28.11.2013 tarihli Resmi Gazete’de yayımlanan ve 28.05.2014 tarihinde yürürlüğe giren 6502 sayılı “Tüketicinin Korunması Hakkında Kanun”un (TKHK) 2. maddesinde Kanun’un kapsamı “bu Kanun, her türlü tüketici işlemi ile tüketiciye yönelik uygulamaları kapsar” şeklinde açıklanmıştır. Kanun’un “tanımlar” başlıklı 3. maddesinin (l) bendinde ise tüketici işlemi, “Mal veya hizmet piyasalarında kamu tüzel kişileri de dâhil olmak üzere ticari veya mesleki amaçlarla hareket eden veya onun adına ya da hesabına hareket eden gerçek veya tüzel kişiler ile tüketiciler arasında kurulan, eser, taşıma, simsarlık, sigorta, vekâlet, bankacılık ve benzeri sözleşmeler de dâhil olmak üzere her türlü sözleşme ve hukuki işlemi ifade eder” biçiminde tanımlanmıştır.
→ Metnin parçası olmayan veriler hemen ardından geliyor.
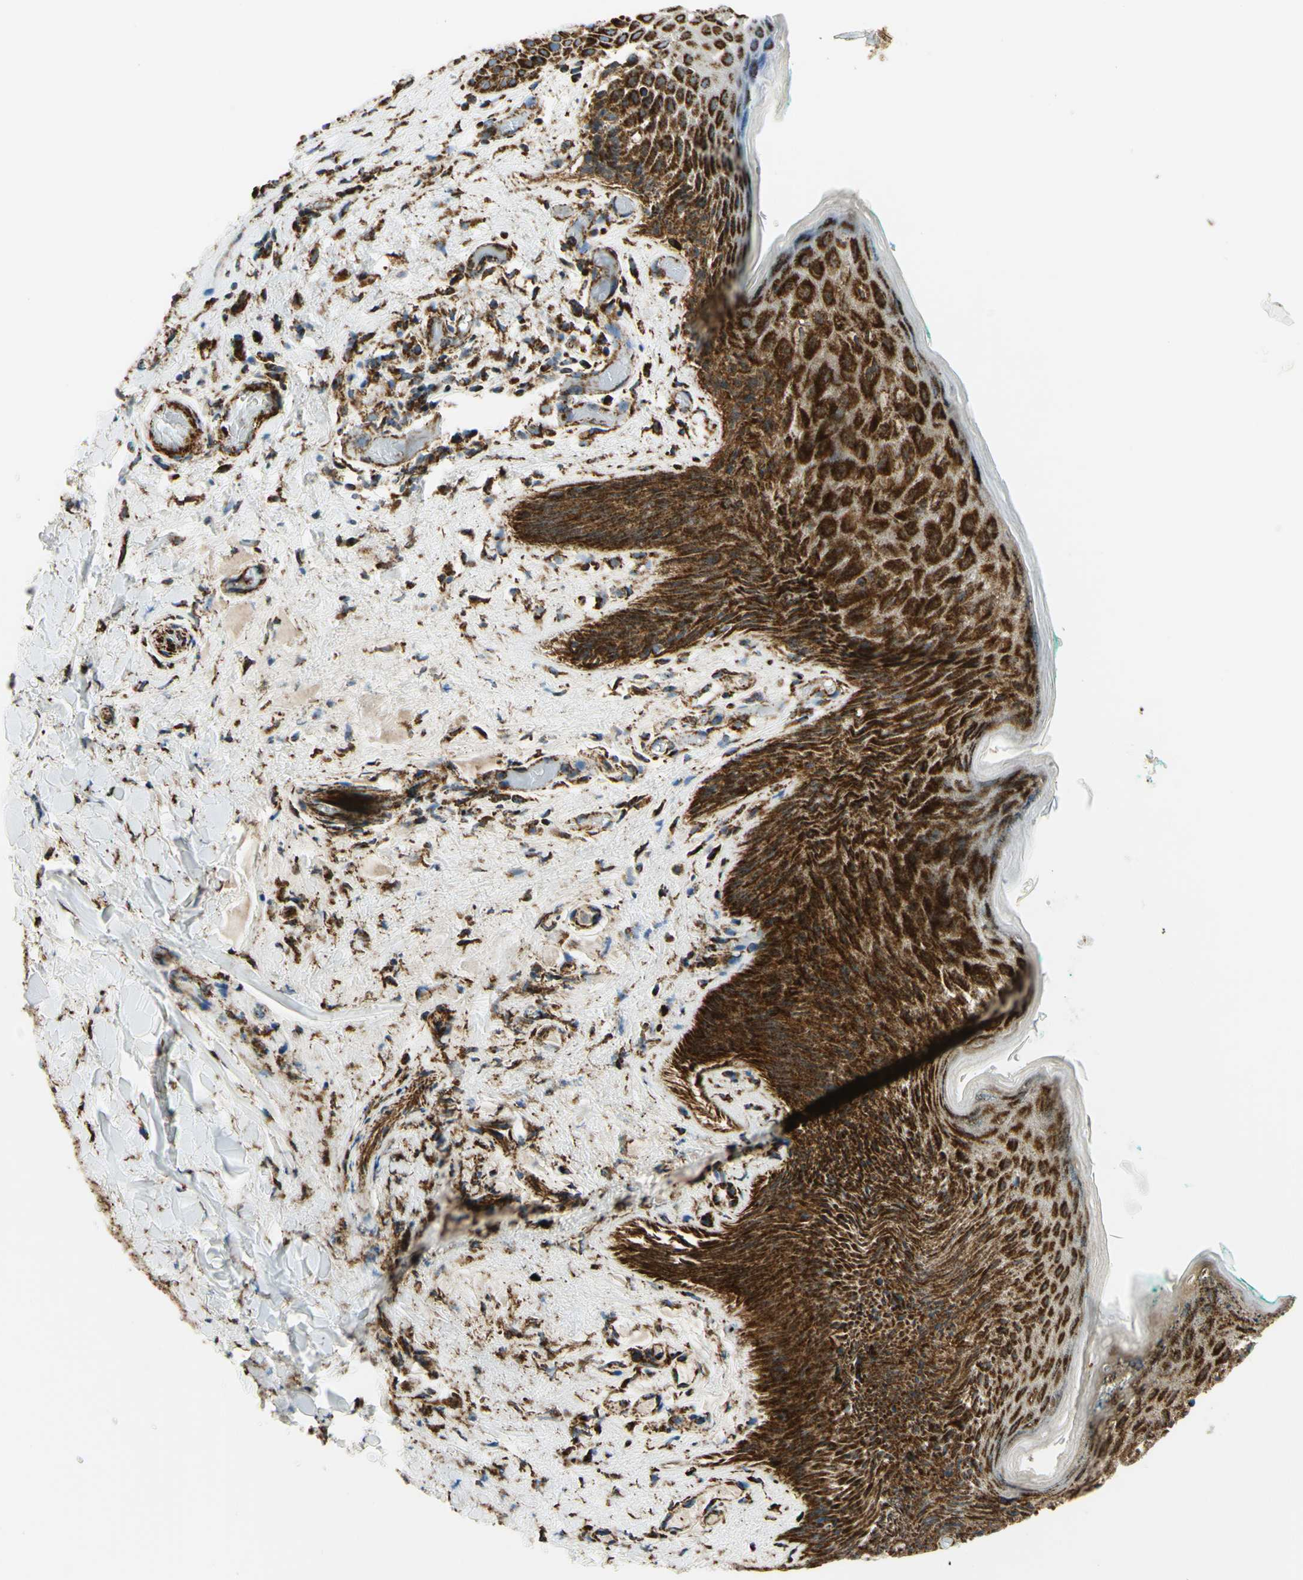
{"staining": {"intensity": "strong", "quantity": ">75%", "location": "cytoplasmic/membranous"}, "tissue": "skin", "cell_type": "Epidermal cells", "image_type": "normal", "snomed": [{"axis": "morphology", "description": "Normal tissue, NOS"}, {"axis": "topography", "description": "Anal"}], "caption": "An image showing strong cytoplasmic/membranous expression in approximately >75% of epidermal cells in benign skin, as visualized by brown immunohistochemical staining.", "gene": "MAVS", "patient": {"sex": "male", "age": 74}}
6502 sayılı TKHK’nın 73. maddesi uyarınca tüketici işlemleri ile tüketiciye yönelik uygulamalardan doğacak uyuşmazlıklara ilişkin davalada tükecici mahkemesi görevli kılınmıştır. Bunun yanında Kanun’un 83. maddesinde de taraflardan birinin tükecinin oluşturduğu işlemler ile ilgili diğer kanunlarda düzenlene olmasının, bu işlemin tüketici işlemi sayılmasını ve bu Kanun’un görev ve yetkiye ilişkin hükümlerinin uygulanmasını engellemeyeceği belirtilmiştir.
Somut olayda dava tarihi 12/12/2018 olup, 6502 Sayılı Yasanın yürürlük tarihinden sonradır. Davacı tarafça davalı … ile aralarında düzenlenen poliçe kapsamında talepte bulunulmuş olup, sigortalı aracın kullanım amacının Gaziantep1. Asliye Hukuk Mahkemesinin 2014/59-963 E.K. dosyası içerisinde bulunan belgelere göre hususi olduğu anlaşılmıştır.
Davacı ile davalı … arasında kurulan kasko sigorta poliçesine ilişkin sözleşme 6502 sayılı TKHK’nın 3. maddesi anlamında bir tüketici işlemi olup görevli mahkeme bu anlamda Tüketici Mahkemesi olması ve görevli mahkemenin yargılamanın her aşamasında resen gözetilmesi gereken bir kamu düzeni kuralı olması nedeniyle, görevsizlik kararı verilmesi gerekirken yazılı şekilde karar verilmesi doğru görülmemiştir.(Yargıtay 17.H.D.nin 2015/4929 E. 2017/10903 K.)
Kabule göre de: Mahkemece, davacının hasar bedelini sigorta acentası olan ….Sigortaya ödenmesine yazılı olarak muvafakat ettiği, yine davacı tarafından imzalanan ibranamede hasar bedeli olan …..TL’nin nakit olarak …. Sigorta isimli acentadan tahsil edildiğinin belirtildiği ve davalı … tarafından hasar bedelinin 24/12/2007 tarihli dekont ile acenta …. Sigortaya gönderildiği gerekçesi ile davanın reddine karar verilmiştir.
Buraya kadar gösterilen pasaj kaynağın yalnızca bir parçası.